Sure enough, the sharp-eared old crone heard it; he listened to her footsteps and unintelligible imprecations as she approached. A bolt shot back and the door opened. The woman looked out.
A muttered oath.
With one swift, economical movement Esterhazy rose, clamped his hand over her mouth, and dragged her one-armed from the doorway. He gave her a solid tap on the back of the head with the butt of the gun, then laid her unconscious body on the turf. A moment later he had noiselessly slipped into the cottage. The ground floor was a single large room; he looked around quickly, taking in the enameled stove, the worn chairs, the antlers on the walls, the steep staircase rising to the loft overhead. A loud, stertorous breathing could be heard coming from above. It continued undisturbed.
He moved around the small room with infinite care, placing each foot with fanatical caution, checking the commode, the single closet, satisfying himself that nobody was in hiding. Then, keeping tight hold of the gun, he moved over to the staircase. It was built of thick pegged planks, which might or might not creak.
He waited at the bottom of the stairs, listening. The breathing continued, somewhat labored, and once he heard the man upstairs shift in his bed and grunt with what sounded like discomfort. Esterhazy waited, letting a full five minutes pass. All seemed normal.
He raised a leg and placed one foot on the lower stair, began to put pressure on it, bit by bit, until his full weight was applied. No creak of wood. He placed his next foot on the higher tread, performing the same excruciating operation, and again there was no creak. With maddening slowness he ascended the staircase in this fashion, consuming minutes of time, until he was almost at the top. The foot of a primitive bed was visible five feet away. He raised himself ever so slowly and peered over the top into the bed. A figure lay in it: back to him, covered, sleeping, his breathing labored but regular. He was a gaunt old man in a heavy nightdress, with white hair almost as wild and rumpled as the crone’s. Or so it appeared.
Esterhazy knew better.
An extra pillow had been draped over the headboard. Putting his gun away, Esterhazy took hold of the pillow and, keeping his eyes fixed on the man in the bed, picked it up. Tensing, gripping the pillow in both hands, he crouched like a tiger — then suddenly pounced, landing on the bed, bringing the pillow down on the man’s face and leaning into it with all his strength.

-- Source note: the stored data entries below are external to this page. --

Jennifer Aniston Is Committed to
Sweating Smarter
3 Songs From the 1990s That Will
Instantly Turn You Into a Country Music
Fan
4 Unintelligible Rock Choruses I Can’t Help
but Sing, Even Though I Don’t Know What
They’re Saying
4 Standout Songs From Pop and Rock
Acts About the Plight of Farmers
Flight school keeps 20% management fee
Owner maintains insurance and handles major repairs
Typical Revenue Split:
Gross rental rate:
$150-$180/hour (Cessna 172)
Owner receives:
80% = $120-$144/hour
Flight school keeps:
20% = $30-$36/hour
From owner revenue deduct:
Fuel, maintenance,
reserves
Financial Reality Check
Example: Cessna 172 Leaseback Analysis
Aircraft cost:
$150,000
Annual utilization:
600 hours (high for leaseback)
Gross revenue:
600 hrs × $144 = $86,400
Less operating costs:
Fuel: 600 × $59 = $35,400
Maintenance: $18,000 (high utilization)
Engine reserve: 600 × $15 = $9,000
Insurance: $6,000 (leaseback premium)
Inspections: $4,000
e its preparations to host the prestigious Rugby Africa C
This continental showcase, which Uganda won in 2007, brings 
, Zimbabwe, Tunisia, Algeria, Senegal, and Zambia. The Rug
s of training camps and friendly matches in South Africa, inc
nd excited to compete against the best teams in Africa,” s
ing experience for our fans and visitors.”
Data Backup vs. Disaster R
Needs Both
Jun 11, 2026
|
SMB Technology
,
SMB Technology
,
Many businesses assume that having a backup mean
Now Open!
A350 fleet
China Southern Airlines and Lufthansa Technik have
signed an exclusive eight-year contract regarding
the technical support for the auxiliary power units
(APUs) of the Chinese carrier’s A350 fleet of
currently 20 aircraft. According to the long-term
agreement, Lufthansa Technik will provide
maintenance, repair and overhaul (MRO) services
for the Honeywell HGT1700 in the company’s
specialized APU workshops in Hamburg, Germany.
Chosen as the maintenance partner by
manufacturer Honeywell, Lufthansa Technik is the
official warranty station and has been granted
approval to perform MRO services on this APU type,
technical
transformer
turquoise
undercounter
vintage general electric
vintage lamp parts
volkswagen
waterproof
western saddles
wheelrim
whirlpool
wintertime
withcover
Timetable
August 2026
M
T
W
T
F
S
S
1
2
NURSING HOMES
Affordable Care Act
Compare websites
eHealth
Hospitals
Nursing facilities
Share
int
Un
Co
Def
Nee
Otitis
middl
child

A muffled cry came from below and a hand flew up, scratching and flailing at Esterhazy, but there was no weapon in the hand and he knew his attack had been a complete and total surprise. He drove the pillow down even harder, the muffled sounds cut off, and now the weakened man struggled silently, his flapping hands plucking at his shirt. The body heaved below him, surprisingly strong for one so recently gravely wounded. One large spidery hand grasped the covers, yanking them this way and that, as if mistaking the covers for his assailant’s own clothing. With a final heave of hands and legs the covers came off, exposing his upper body, but Pendergast was rapidly weakening and the end would come soon.
Then something gave Esterhazy pause: the man’s gnarly old hands. He stared in the dim light at the man’s lower body, his spindly legs, the parchment skin, the varicose veins. There was no mistaking it — this was the body of an old man. Nobody could create such an effective disguise. But more than that was the absolute lack of bandages, scar, or anything remotely like a month-old gunshot wound on the heaving torso.
His mind worked furiously to overcome the shock and rage. He had been so sure, so very sure…
He quickly released the pillow, exposing the old man’s distorted face, his tongue protruding, his eyes popping with terror. He coughed once, twice, gasping for breath, his sunken chest heaving with the effort.
In a blind panic, Esterhazy threw the pillow aside and stumbled down the stairs; the old crone was just staggering into the back door, blood running down her face.
“You devil!” she shrieked, grasping at him with bony fingers as he ran past, flinging open the front door and running back over the wide, empty moorlands.